The area of each triangle x however many triangles + waste = area?

Probably a lot tighter than using the sphere method, although I would probably use the sphere method :shifty:.

Unless it was my own of course...


----------



## jmiller (May 14, 2010)

MrRoofer said:


> The area of each triangle x however many triangles + waste = area?
> 
> Probably a lot tighter than using the sphere method, although I would probably use the sphere method :shifty:.
> 
> Unless it was my own of course...


That's funny :shifty:

You wouldn't need to calculate waste IMO. The waste will be a bonus with that method, if you can use scraps. So you could essentially count the number of shingles per triangle and subtract one for cut-off use. I wouldn't bid on the guys doing that though... Say the up facing triangles in Tin's photo are going to take 14 shingles, and the downs are going to take 12. Walk around the dome and count every facet, and multiply 13shingles times 112 facets. If we wanted a square footage, yeah you'd measure each unique facet and count them to use as your multiplier. With shingles though you have the overlap mentioned above, so sf won't be as accurate and you'll need the waste factor multiplier as well. Sometimes the shingle is just an inch short and you end up burning a whole extra one.


----------



## MrRoofer (Sep 21, 2008)

Bad wording on my part, the intent was to include the overlap, waste and field area of each triangle all in one. Then multiply that x how many triangles. Getting a reasonably accurate number of shingles using that method would be relatively simple I would think. The reason I would bid it extra heavy is because of the extra ugly labour factor of 112 starts . The extra points on the extra material hopefully will cover the aggravation.

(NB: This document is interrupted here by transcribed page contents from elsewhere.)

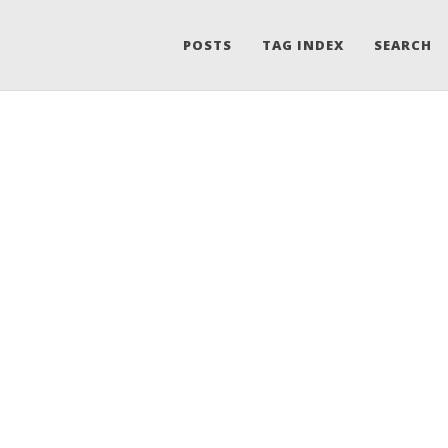
POSTS
TAG INDEX
SEARCH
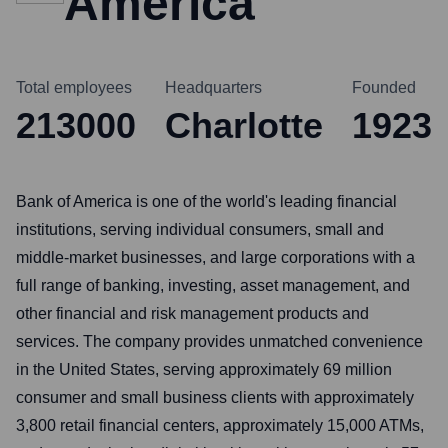
America
Total employees
Headquarters
Founded
213000
Charlotte
1923
Bank of America is one of the world's leading financial
institutions, serving individual consumers, small and
middle-market businesses, and large corporations with a
full range of banking, investing, asset management, and
other financial and risk management products and
services. The company provides unmatched convenience
in the United States, serving approximately 69 million
consumer and small business clients with approximately
3,800 retail financial centers, approximately 15,000 ATMs,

All of this equates to a reasonably expensive roof, which at least in my case having _not done one_ before, is a better estimate than trying to be tight and losing my shirt in the labour process.

But again, if it was my own, things would be different (which it wouldn't be, my furniture is all square :laughing

I confess, I tend to over equate waste, especially in a day and age of relatively no waste shingles (laminates). Old habits die hard I guess.

I think any method above would work fine, however counting shingles is probably not reallistically an option if it was a new building.

Those pics are super handy, I didn't even have to think about that overlap, nor did I before. I spose at the end of the day I would actually prefer to see this type of roof in metal...

Smilies rule, they are levitous. :cheesygri.


----------



## MrRoofer (Sep 21, 2008)

Just to add something a bit off topic, one thing that has always bothered me about the appearance of a closed valley, is the uneven lump where the under layer is, as a result of the shingles being followed through with the thought of providing enough lap, leaving somewhat of a random lumpy pattern.

What I see as a solution is to chalk a line and cut the underlap in a straight line, as they are doing in the overlapped parts in the photos of this dome.

KnowhatImean?


----------



## Mr Latone (Jan 8, 2011)

MrRoofer said:


> .....
> KnowhatImean?


I know exactly what you mean. I have always been a fan of open metal valleys for this very reason. Cleaner looking lines, especially on heavier shingles.

As far as the labor involved in the dome, I agree that the composition shingle is not the ideal choice. Doesn't seem to justify the effort.

Further reflecting on my previous posts, and after viewing tinner's excellent photos, I would think an actual count would not be too difficult.

But the OP seems to have lost interest and so until one of us comes across another dome in need, it's purely mental exercise.


----------